Tuesday 16 August 2011

Bristol Pedestrians Association: the Evening Post Party?

We are fully aligned with the Evening Post: progress is good for the city, progress means roads, roads mean progress, and people on bicycles threaten this. Whether its on the pavement or the road, there should be laws against them.

If you look at the commentators on any article, you can see that most of the newspaper's web site's readers share these opinions; you can see from the complaints. But complaining isn't enough: Actions speak louder than Words. Which is why, while the rest of press was distracted, the Evening Post launched what appears to be its own political movement, the Bristol Pedestrians Association. The focus on this will be to act as a counterweight to the organised cycling lobby, and fight back against people cycling on pavements, including those bits on the city centre and coronation road where they put a bit of white paint on to add a bicycle path and expect everyone to be grateful.

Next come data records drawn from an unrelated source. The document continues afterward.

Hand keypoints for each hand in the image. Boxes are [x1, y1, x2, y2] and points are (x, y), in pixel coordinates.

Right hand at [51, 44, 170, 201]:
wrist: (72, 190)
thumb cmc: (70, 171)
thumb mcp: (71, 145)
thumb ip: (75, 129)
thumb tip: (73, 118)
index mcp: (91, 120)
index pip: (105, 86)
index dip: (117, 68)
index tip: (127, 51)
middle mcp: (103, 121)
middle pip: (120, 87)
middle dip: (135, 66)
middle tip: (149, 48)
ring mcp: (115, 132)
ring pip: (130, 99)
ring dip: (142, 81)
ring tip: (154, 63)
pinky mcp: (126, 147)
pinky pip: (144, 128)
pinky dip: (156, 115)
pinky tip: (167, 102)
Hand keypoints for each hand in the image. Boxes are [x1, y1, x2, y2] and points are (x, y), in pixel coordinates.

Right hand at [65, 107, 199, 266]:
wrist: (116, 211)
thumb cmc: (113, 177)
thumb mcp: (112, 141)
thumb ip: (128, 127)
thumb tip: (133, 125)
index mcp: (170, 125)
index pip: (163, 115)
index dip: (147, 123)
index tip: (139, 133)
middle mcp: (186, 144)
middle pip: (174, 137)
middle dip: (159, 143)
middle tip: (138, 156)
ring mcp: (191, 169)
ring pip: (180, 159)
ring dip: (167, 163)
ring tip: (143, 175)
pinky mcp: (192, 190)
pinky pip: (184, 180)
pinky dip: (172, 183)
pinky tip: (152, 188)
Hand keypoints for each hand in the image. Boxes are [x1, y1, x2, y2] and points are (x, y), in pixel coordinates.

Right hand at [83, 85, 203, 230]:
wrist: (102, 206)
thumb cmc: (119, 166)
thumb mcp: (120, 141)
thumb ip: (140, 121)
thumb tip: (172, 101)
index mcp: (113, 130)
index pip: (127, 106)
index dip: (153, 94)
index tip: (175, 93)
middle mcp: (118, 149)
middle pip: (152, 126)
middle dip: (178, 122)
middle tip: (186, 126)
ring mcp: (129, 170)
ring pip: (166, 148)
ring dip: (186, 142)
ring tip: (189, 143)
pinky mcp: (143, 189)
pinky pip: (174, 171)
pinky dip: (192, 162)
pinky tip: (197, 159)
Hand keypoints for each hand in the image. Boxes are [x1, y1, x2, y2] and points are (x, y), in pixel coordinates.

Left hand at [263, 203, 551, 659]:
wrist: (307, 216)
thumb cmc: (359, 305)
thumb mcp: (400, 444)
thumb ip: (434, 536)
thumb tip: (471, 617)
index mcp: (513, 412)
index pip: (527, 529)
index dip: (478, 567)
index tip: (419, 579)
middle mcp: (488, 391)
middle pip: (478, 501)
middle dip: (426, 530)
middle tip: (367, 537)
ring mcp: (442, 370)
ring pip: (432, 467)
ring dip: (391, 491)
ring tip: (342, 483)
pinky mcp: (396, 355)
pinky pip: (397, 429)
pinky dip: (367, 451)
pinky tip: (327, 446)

We have mixed feelings about this party. On on the one hand, they seem to mirror many of our own writings, but rather than just complain, intend to act.

On the other, we worry about them. Just as both Labour and the Conservative parties turned on their leader, Rupert Murdoch, and their parent corporation, News International, could the Bristol Pedestrians Association ever turn on the Evening Post?

It may happen, if they ever look round the city and realise there may be other causes of problems on the pavements of the city, problems that force pedestrians into the road, where again, they their children in push chairs and their pets are at risk from cyclists.

Or they look at the statistics, and realise that while pedestrians and cyclists have died since this project was founded, all such deaths were a result of collisions involving motor vehicles, that this may be statistically significant, and therefore that other issues may need to be addressed first.

This is why the Evening Post needs to keep the group under control, to stop them going off-message. It's one thing creating conflict to derive web site viewers and hence advertising revenue, it's another to create threats to the status-quo.

1 comment:

Rhode Long said...

Hear hear! Heaven forbid this group actually look carefully at this situation and notice the real elephant on the pavements.